Search the records for "pause". Copy every line where it appears.

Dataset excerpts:
----------------

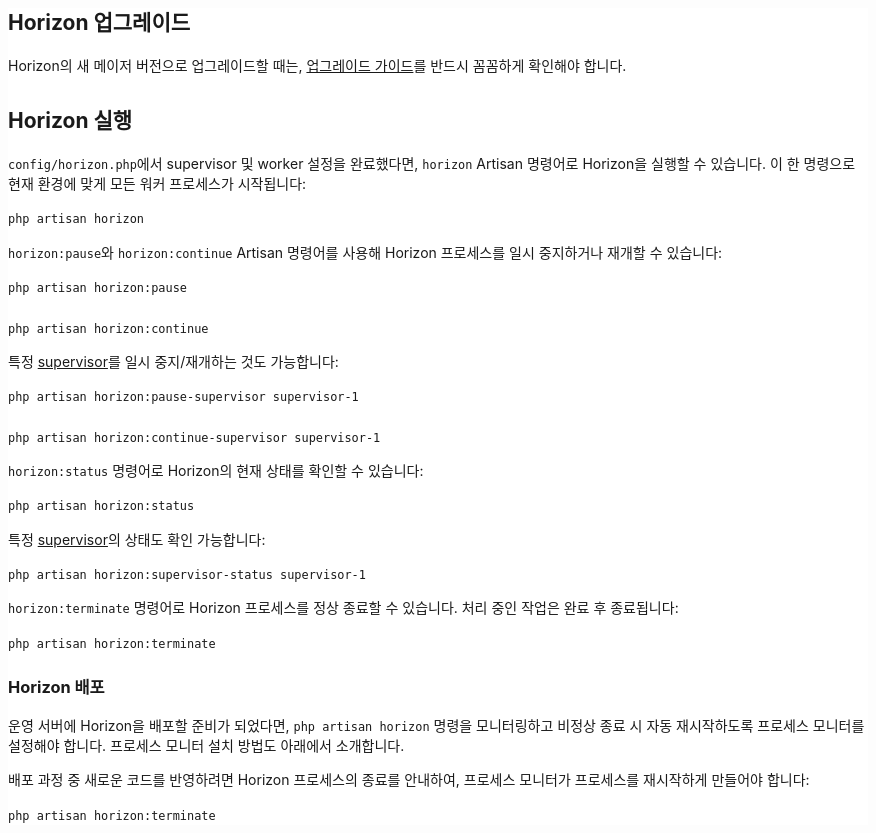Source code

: <a name="upgrading-horizon"></a>
## Horizon 업그레이드

Horizon의 새 메이저 버전으로 업그레이드할 때는, [업그레이드 가이드](https://github.com/laravel/horizon/blob/master/UPGRADE.md)를 반드시 꼼꼼하게 확인해야 합니다.

<a name="running-horizon"></a>
## Horizon 실행

`config/horizon.php`에서 supervisor 및 worker 설정을 완료했다면, `horizon` Artisan 명령어로 Horizon을 실행할 수 있습니다. 이 한 명령으로 현재 환경에 맞게 모든 워커 프로세스가 시작됩니다:

```shell
php artisan horizon
```

`horizon:pause`와 `horizon:continue` Artisan 명령어를 사용해 Horizon 프로세스를 일시 중지하거나 재개할 수 있습니다:

```shell
php artisan horizon:pause

php artisan horizon:continue
```

특정 [supervisor](#supervisors)를 일시 중지/재개하는 것도 가능합니다:

```shell
php artisan horizon:pause-supervisor supervisor-1

php artisan horizon:continue-supervisor supervisor-1
```

`horizon:status` 명령어로 Horizon의 현재 상태를 확인할 수 있습니다:

```shell
php artisan horizon:status
```

특정 [supervisor](#supervisors)의 상태도 확인 가능합니다:

```shell
php artisan horizon:supervisor-status supervisor-1
```

`horizon:terminate` 명령어로 Horizon 프로세스를 정상 종료할 수 있습니다. 처리 중인 작업은 완료 후 종료됩니다:

```shell
php artisan horizon:terminate
```

<a name="deploying-horizon"></a>
### Horizon 배포

운영 서버에 Horizon을 배포할 준비가 되었다면, `php artisan horizon` 명령을 모니터링하고 비정상 종료 시 자동 재시작하도록 프로세스 모니터를 설정해야 합니다. 프로세스 모니터 설치 방법도 아래에서 소개합니다.

배포 과정 중 새로운 코드를 반영하려면 Horizon 프로세스의 종료를 안내하여, 프로세스 모니터가 프로세스를 재시작하게 만들어야 합니다:

```shell
php artisan horizon:terminate
```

----------------

* Solution to this task:
`horizon:pause`와 `horizon:continue` Artisan 명령어를 사용해 Horizon 프로세스를 일시 중지하거나 재개할 수 있습니다:
php artisan horizon:pause
php artisan horizon:pause-supervisor supervisor-1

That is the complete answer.